2. Description of the Prior Art
The final step in the production of zinc, following roasting and leaching, is electrowinning, in which aqueous zinc ion is electrolyzed to zinc metal at the cathode of an electrolytic cell while oxygen is liberated at the anode. One of the more efficient ways of electrowinning is the use of a particle bed electrode, and particularly a bed known as a "moving" or "moving packed" bed, as opposed to a stationary bed or a fluidized particle bed. In a moving bed, particle movement is maintained at a level that is high enough to prevent particle agglomeration, yet low enough to keep void space to a minimum and to keep at least most of the particles in contact with the current feeder. A disclosure of moving bed electrolysis is found in co-pending U.S. patent application Ser. No. 08/521,021, filed Aug. 30, 1995, now U.S. Pat. No. 5,635,051, entitled "Intense Yet Energy-Efficient Process for Electrowinning of Zinc in Mobile Particle Beds" (Salas-Morales et al.).
While the test data reported by Salas-Morales et al. was obtained with a sulfuric acid catholyte, the recovery of zinc from certain sources would benefit from an electrowinning process in which an alkaline catholyte is used rather than an acidic catholyte. Zinc-air batteries, for example, use an alkaline electrolyte, and an alkaline electrowinning cell would regenerate both the zinc particles and the alkaline electrolyte. Another example is the degalvanizing of (i.e., removal of zinc from) galvanized steel scrap, which is done by electrolytically aided leaching with hot caustic. This generates an alkaline zinc solution, from which zinc could be recovered directly if an alkaline electrowinning process were used.

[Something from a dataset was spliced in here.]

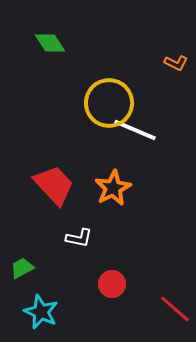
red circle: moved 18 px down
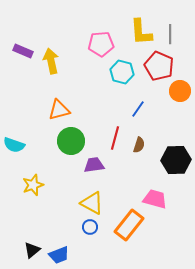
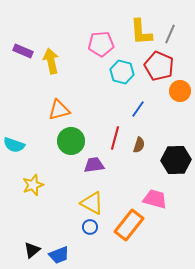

Alkaline electrowinning of zinc with plate electrodes rather than particle bed electrodes results in the formation of a zinc powder rather than a layer of zinc on the cathode. This is because deposition of zinc from an alkaline solution results in the formation of dendrites on the cathode. The dendrites do not adhere well to the cathode and readily fall off in powder form. Neither agglomeration nor particle growth occur in the liberated powder, since deposition occurs on the cathode rather than on the powder. Use of this process was described by Dudek, F. J., et al. "Recycling Zinc by Dezincing Steel Scrap," An International Symposium on the Extraction and Applications of Zinc and Lead, Sendai, Japan, May, 1995. Zinc metal formed in this manner is difficult to wash and to melt because of its high surface area, and has a tendency toward dust formation.

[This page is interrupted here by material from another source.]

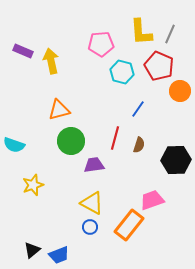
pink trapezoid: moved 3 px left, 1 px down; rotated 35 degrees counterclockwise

Zinc deposition from an alkaline solution by use of a moving particle bed as the cathode is disclosed by Scott et al. in U.S. Pat. No. 4,272,333, issued Jun. 9, 1981. Scott et al. describe the depositions of copper, zinc, cobalt and manganese from various alkali, acidic and neutral solutions. The patent reports high current efficiencies (the amount of current used in reduction of the metal as a percentage of the total current consumed in the cell) together with energy consumption values that vary with the metal being deposited and the type of catholyte. In its data pertaining to zinc with an alkaline electrolyte, however, the patent reports current efficiencies of only 82-95%, and these efficiencies appear to drop as the initial zinc ion concentration increases. The energy consumption reported in these tests ranges from 2.5 to 3.4 kWh/kg, which is too high a range to be economically feasible, particularly when the recovered zinc is used in zinc-air batteries.
A moving bed electrowinning process conducted in an alkali electrolyte is therefore needed that will achieve high current efficiencies and achieve effective results with a low energy consumption. This and other limitations of the prior art are addressed by the present invention.